National holiday can make a world of difference to business

By Andrea Fenn (China Daily)

08:17, January 20, 2012

Clockwise from top: Passengers at the Beijing Railway Station head home for the lunar new year. Most Chinese factories will close for the holiday week after a burst of productivity. These women at a garment factory in Huaibei, Anhui province, make goods for export to the United States. Plans for family reunion meals prompt people like this couple in Binzhou, Shandong, to stock up on supplies. Decorations, like these in Fuyang, Anhui, set the atmosphere for lunar new year. (China Daily/Wang Jing/ Lu Qijian)

With Lunar New Year just days away, most Chinese people are savoring a week of holidays, family reunions and feasting, charging up for the Year of the Dragon.

But when China's most important festive period shuts down the country's production system for a week, trade flows are disrupted and private consumption grows.

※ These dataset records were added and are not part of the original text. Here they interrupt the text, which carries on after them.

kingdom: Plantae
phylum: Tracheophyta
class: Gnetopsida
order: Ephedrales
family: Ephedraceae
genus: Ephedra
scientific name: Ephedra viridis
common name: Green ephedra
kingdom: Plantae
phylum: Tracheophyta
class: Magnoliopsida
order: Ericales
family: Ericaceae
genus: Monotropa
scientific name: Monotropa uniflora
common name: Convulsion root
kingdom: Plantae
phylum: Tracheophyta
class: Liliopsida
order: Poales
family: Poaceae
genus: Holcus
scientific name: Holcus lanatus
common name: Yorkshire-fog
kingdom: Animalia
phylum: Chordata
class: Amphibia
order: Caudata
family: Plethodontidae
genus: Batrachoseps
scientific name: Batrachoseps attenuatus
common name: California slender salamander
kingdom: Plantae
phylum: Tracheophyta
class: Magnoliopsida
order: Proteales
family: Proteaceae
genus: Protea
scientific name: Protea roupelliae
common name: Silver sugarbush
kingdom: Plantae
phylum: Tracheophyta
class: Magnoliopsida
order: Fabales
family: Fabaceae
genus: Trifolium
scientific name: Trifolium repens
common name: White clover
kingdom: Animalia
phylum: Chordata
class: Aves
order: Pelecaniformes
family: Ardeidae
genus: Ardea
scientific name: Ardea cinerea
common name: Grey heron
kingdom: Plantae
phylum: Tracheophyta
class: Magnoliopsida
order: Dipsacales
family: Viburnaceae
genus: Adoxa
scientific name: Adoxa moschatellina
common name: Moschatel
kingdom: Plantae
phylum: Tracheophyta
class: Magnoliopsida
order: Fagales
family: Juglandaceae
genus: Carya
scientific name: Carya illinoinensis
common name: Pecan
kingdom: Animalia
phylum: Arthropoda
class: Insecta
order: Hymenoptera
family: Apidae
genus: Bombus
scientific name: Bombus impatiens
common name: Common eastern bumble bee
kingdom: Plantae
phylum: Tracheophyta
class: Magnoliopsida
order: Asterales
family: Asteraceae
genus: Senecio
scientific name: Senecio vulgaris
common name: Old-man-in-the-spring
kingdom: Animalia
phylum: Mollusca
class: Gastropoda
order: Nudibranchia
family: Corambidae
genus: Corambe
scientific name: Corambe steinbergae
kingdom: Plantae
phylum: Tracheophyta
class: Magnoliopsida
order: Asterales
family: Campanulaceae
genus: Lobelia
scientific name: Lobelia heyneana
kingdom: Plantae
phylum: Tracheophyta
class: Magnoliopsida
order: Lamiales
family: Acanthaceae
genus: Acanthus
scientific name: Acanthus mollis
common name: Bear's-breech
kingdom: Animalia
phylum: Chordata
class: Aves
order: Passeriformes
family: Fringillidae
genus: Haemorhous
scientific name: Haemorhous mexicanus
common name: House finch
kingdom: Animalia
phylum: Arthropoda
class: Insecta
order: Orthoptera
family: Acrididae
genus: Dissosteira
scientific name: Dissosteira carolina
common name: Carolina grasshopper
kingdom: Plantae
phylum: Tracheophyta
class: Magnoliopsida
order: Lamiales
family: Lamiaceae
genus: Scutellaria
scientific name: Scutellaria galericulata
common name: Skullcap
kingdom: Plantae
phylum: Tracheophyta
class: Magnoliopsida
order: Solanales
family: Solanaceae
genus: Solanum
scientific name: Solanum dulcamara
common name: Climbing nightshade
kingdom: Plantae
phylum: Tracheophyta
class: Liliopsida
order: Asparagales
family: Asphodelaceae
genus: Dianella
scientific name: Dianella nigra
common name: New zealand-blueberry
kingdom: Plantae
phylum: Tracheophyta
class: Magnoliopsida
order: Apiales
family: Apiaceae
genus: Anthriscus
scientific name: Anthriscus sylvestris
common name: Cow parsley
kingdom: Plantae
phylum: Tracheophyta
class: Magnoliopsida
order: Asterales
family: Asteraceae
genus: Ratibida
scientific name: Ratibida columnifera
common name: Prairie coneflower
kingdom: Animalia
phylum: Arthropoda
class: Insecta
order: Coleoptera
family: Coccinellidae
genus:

The results are an inconvenience - or an opportunity - for different industries around the world.

China traditionally experiences a boost in production before Chinese New Year, led by greater demand for goods and services. The country's purchasing managers' index, which shows companies' purchase of goods and services, rose 1.3 points in December to 50.3.

That greater manufacturing activity dives once the holidays begin and some 250 million factory workers return to their hometowns. China's GDP in the first quarter last year was 14.3 percent less than the second, mostly due to the seasonal business closures.

According to Andrew Tilton, senior economist at investment banking firm Goldman Sachs, China's holidays have enormous impact on global trade flows because the country is the world's biggest exporter and on track to become the largest importer by 2014.

Tilton said that economists try to balance calculations assuming average timing, but Chinese New Year is a moving holiday. Out-of-average occurrences can produce stark effects on figures.

"Last year turned out to not show as big an impact, but with the Chinese New Year much earlier this year, there are likely to be more visible effects," Tilton said.